Strava has acquired UK-based running app Runna in a deal advised by Freshfields.
Early investors in Runna reportedly saw a 30x return, implying a valuation of around £150 million for the four-year-old startup.
Freshfields has advised fitness tech giant Strava on its acquisition of UK-founded running app Runna, the latest in a string of moves by the company as it doubles down on digital fitness.
The deal, which reportedly completed on Thursday (22 May), brings together Strava’s 120 million-strong user base with one of the fastest-growing names in personalised run coaching.

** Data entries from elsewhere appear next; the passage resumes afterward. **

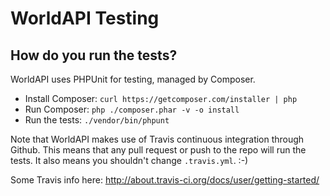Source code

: WorldAPI Testing
================

How do you run the tests?
-------------------------

WorldAPI uses PHPUnit for testing, managed by Composer.

- Install Composer: `curl https://getcomposer.com/installer | php`
- Run Composer: `php ./composer.phar -v -o install`
- Run the tests: `./vendor/bin/phpunt`

Note that WorldAPI makes use of Travis continuous integration through Github. This means that any pull request or push to the repo will run the tests. It also means you shouldn't change `.travis.yml`. :-)

Some Travis info here: http://about.travis-ci.org/docs/user/getting-started/


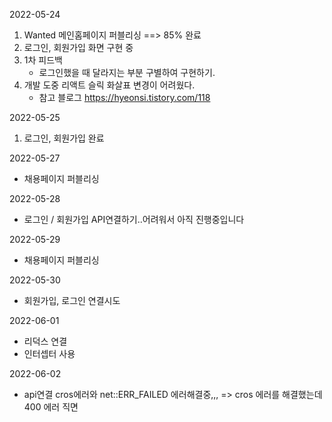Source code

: 2022-05-24

1. Wanted 메인홈페이지 퍼블리싱 ==> 85% 완료
2. 로그인, 회원가입 화면 구현 중
3. 1차 피드백
   - 로그인했을 때 달라지는 부분 구별하여 구현하기.
4. 개발 도중 리액트 슬릭 화살표 변경이 어려웠다.
   - 참고 블로그
     https://hyeonsi.tistory.com/118

2022-05-25

1. 로그인, 회원가입 완료

2022-05-27

- 채용페이지 퍼블리싱

2022-05-28

- 로그인 / 회원가입 API연결하기..어려워서 아직 진행중입니다

2022-05-29

- 채용페이지 퍼블리싱

2022-05-30

- 회원가입, 로그인 연결시도

2022-06-01

- 리덕스 연결
- 인터셉터 사용

2022-06-02

- api연결
  cros에러와 net::ERR_FAILED 에러해결중,,, => cros 에러를 해결했는데 400 에러 직면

Runna was founded just four years ago by ex-McKinsey consultant Dom Maskell and personal trainer Ben Parker, and has quickly built a loyal following among amateur runners thanks to its sleek UX and smart training plans.
While terms of the deal weren't disclosed, early investors appear to have cashed in. According to fintech commentator Seb Johnson, crowdfund backers secured a 30x return, implying a valuation of around £150 million.
The Runna buy is part of a broader growth spurt at Strava. This week, the company also snapped up cycling-focused training app The Breakaway, announced a fresh cash injection from long-time investor Sequoia Capital, and confirmed its valuation had surged to $2.2 billion. Strava says its annual recurring revenue hit $500 million last year.
The valuation and new fundraise were first reported by The Times.
Advising
Freshfields fielded a cross-practice team on the deal, led by London M&A partner Ziyad Nassif, alongside associates Robert Foley and Adam Weston. Partners Alastair Mordaunt and Rikki Haria advised on regulatory matters. The firm also brought in specialists across data protection, employment, tax and finance.
Silicon Valley-based partners Vinita Kailasanath, Heather Brookfield and Calise Cheng were also part of the deal team.